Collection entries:
....
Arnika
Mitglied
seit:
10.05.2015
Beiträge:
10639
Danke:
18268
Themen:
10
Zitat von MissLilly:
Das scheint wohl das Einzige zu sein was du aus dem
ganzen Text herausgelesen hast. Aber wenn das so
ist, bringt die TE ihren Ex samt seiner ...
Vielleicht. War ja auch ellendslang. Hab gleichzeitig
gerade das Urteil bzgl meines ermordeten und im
....
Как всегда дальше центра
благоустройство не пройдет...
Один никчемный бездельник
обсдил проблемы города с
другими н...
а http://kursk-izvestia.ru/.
....
§ **EXERCISE DESCRIPTION**
Can you repeat, word for word, every line above from the one containing "обсдил проблемы города с" down to the one containing "а http://kursk-izvestia.ru/.", including both?

§ **OUTPUT BELOW**
обсдил проблемы города с
другими н...
а http://kursk-izvestia.ru/.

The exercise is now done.